▶ _EXTRACTED RECORDS_:
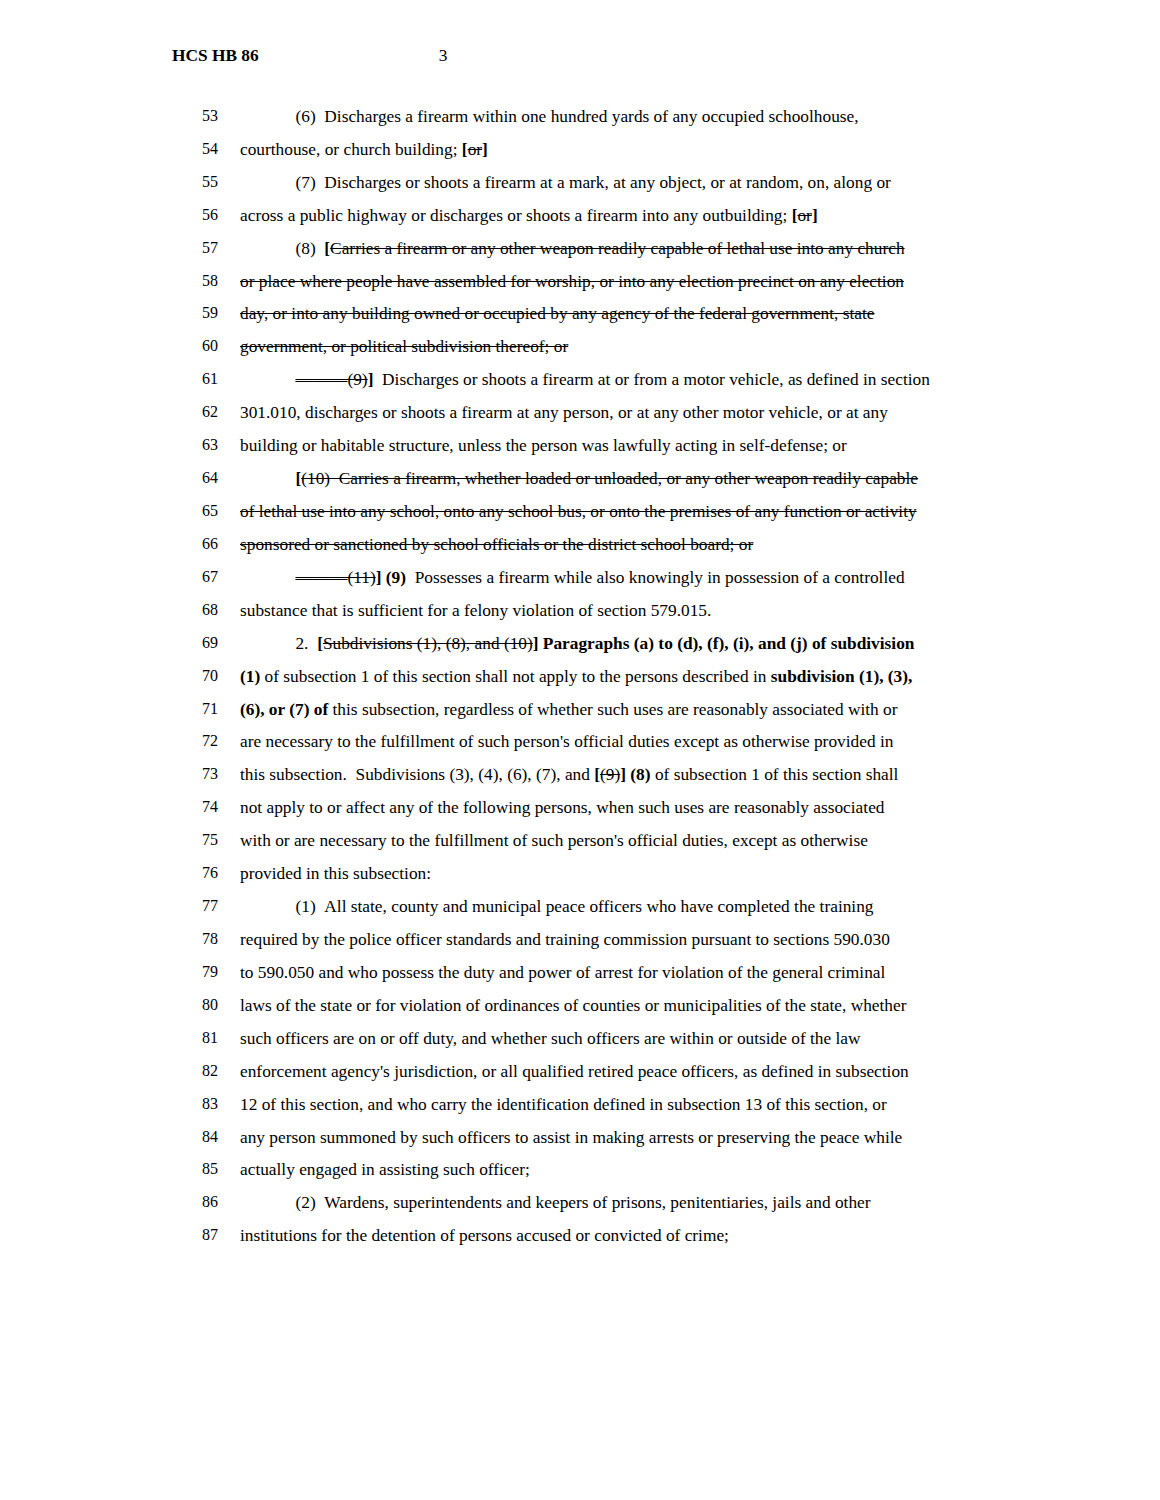HCS HB 86 3
53
(6) Discharges a firearm within one hundred yards of any occupied schoolhouse,
54
courthouse, or church building; [or]
55
(7) Discharges or shoots a firearm at a mark, at any object, or at random, on, along or
56
across a public highway or discharges or shoots a firearm into any outbuilding; [or]
57
(8) [Carries a firearm or any other weapon readily capable of lethal use into any church
58
or place where people have assembled for worship, or into any election precinct on any election
59
day, or into any building owned or occupied by any agency of the federal government, state
60
government, or political subdivision thereof; or
61
———(9)] Discharges or shoots a firearm at or from a motor vehicle, as defined in section
62
301.010, discharges or shoots a firearm at any person, or at any other motor vehicle, or at any
63
building or habitable structure, unless the person was lawfully acting in self-defense; or
64
[(10) Carries a firearm, whether loaded or unloaded, or any other weapon readily capable
65
of lethal use into any school, onto any school bus, or onto the premises of any function or activity
66
sponsored or sanctioned by school officials or the district school board; or
67
———(11)] (9) Possesses a firearm while also knowingly in possession of a controlled
68
substance that is sufficient for a felony violation of section 579.015.
69
2. [Subdivisions (1), (8), and (10)] Paragraphs (a) to (d), (f), (i), and (j) of subdivision
70
(1) of subsection 1 of this section shall not apply to the persons described in subdivision (1), (3),
71
(6), or (7) of this subsection, regardless of whether such uses are reasonably associated with or
72
are necessary to the fulfillment of such person's official duties except as otherwise provided in
73
this subsection. Subdivisions (3), (4), (6), (7), and [(9)] (8) of subsection 1 of this section shall
74
not apply to or affect any of the following persons, when such uses are reasonably associated
75
with or are necessary to the fulfillment of such person's official duties, except as otherwise
76
provided in this subsection:
77
(1) All state, county and municipal peace officers who have completed the training
78
required by the police officer standards and training commission pursuant to sections 590.030
79
to 590.050 and who possess the duty and power of arrest for violation of the general criminal
80
laws of the state or for violation of ordinances of counties or municipalities of the state, whether
81
such officers are on or off duty, and whether such officers are within or outside of the law
82
enforcement agency's jurisdiction, or all qualified retired peace officers, as defined in subsection
83
12 of this section, and who carry the identification defined in subsection 13 of this section, or
84
any person summoned by such officers to assist in making arrests or preserving the peace while
85
actually engaged in assisting such officer;
86
(2) Wardens, superintendents and keepers of prisons, penitentiaries, jails and other
87
institutions for the detention of persons accused or convicted of crime;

▶ _EXERCISE DETAILS_: Out of the preceding entries, pull each line that contains the word "while".

▶ _FINISHED EXERCISE_:
———(11)] (9) Possesses a firearm while also knowingly in possession of a controlled
any person summoned by such officers to assist in making arrests or preserving the peace while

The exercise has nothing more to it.